Your task is to give the number of lines below that contain "hand". Give no other text.

(Images with keypoint coordinates)
/---

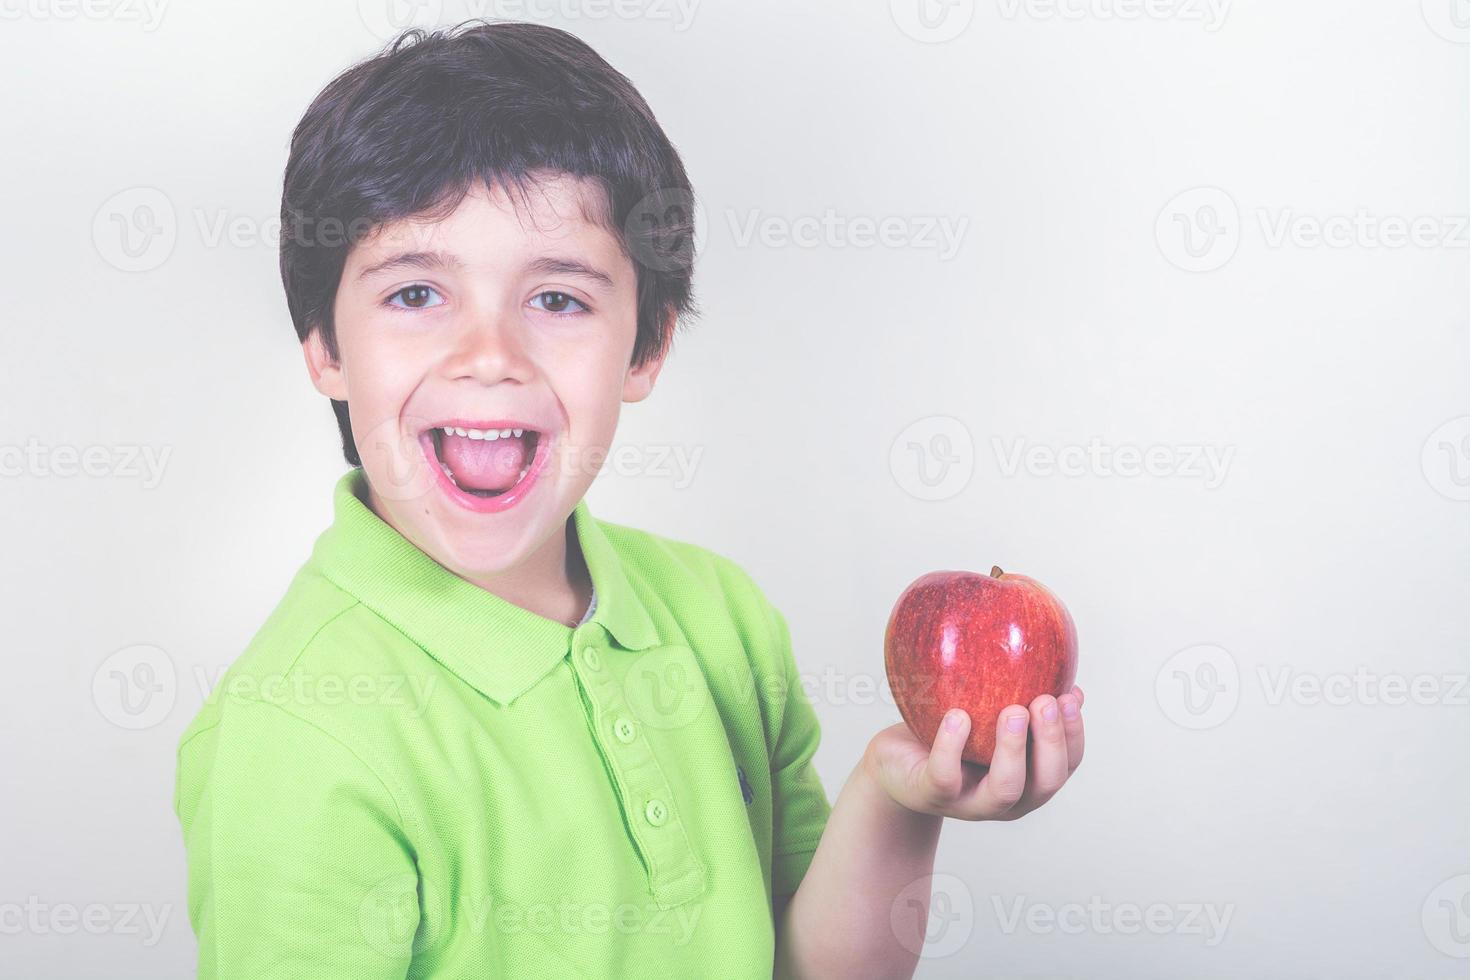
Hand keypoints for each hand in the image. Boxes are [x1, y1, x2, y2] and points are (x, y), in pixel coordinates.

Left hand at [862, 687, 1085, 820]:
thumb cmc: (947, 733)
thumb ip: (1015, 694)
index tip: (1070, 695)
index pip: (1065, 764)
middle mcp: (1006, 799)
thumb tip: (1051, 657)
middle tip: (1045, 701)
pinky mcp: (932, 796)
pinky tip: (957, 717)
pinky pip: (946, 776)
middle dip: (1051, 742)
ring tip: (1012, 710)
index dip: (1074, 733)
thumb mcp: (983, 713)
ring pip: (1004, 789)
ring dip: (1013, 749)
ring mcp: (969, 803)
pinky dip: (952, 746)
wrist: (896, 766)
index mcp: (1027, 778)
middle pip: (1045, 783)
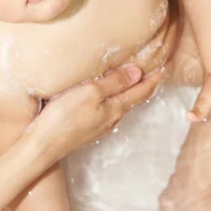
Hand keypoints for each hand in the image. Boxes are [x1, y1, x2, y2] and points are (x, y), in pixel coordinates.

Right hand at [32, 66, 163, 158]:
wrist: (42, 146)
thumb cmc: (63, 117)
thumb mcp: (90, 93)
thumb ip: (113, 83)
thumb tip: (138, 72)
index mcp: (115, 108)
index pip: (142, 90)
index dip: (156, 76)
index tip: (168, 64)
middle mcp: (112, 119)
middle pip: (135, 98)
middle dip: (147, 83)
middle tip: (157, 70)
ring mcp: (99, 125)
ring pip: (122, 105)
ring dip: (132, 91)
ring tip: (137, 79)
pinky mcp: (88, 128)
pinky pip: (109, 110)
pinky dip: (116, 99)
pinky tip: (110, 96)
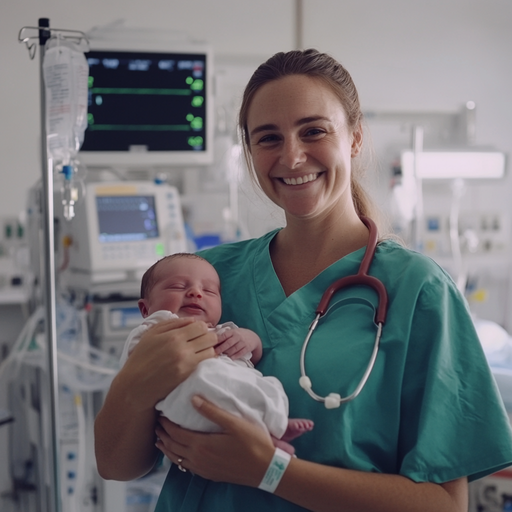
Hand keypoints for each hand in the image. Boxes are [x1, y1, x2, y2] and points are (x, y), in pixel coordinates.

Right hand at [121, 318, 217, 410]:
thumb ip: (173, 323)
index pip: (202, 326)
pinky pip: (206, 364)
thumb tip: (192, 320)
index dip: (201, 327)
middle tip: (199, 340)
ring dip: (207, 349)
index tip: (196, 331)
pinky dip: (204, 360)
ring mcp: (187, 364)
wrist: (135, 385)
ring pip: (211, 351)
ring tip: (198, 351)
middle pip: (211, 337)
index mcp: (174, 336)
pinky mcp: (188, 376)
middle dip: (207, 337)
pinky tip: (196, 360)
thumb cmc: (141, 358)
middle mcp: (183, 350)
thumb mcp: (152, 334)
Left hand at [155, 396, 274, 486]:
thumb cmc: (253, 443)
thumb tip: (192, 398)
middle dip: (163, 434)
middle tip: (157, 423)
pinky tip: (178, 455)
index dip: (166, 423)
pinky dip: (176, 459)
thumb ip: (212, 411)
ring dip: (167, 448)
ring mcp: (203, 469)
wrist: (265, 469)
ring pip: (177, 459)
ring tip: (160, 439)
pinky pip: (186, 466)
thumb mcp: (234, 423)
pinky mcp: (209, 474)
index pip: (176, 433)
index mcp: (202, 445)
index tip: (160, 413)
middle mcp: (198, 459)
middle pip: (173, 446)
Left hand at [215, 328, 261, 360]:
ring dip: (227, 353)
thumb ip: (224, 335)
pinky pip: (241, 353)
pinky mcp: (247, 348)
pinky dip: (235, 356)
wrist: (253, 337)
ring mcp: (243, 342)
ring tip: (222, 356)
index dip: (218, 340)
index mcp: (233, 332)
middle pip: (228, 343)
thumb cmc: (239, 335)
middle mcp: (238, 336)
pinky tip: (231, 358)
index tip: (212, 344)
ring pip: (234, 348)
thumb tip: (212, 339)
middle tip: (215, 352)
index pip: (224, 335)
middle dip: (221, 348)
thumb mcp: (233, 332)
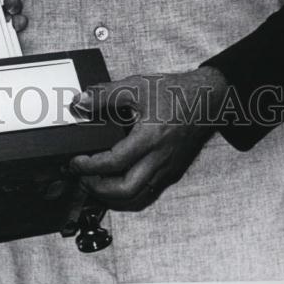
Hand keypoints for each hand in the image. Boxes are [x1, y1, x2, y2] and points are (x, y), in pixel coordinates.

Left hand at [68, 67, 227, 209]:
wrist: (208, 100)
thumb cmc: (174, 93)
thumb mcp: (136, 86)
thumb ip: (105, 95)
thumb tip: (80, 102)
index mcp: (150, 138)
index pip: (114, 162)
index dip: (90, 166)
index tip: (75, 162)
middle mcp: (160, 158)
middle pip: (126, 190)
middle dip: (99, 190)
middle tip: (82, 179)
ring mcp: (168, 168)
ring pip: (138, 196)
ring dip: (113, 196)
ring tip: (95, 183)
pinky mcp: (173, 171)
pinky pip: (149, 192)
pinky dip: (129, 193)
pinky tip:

\---

OUTPUT FOR THIS EXERCISE
10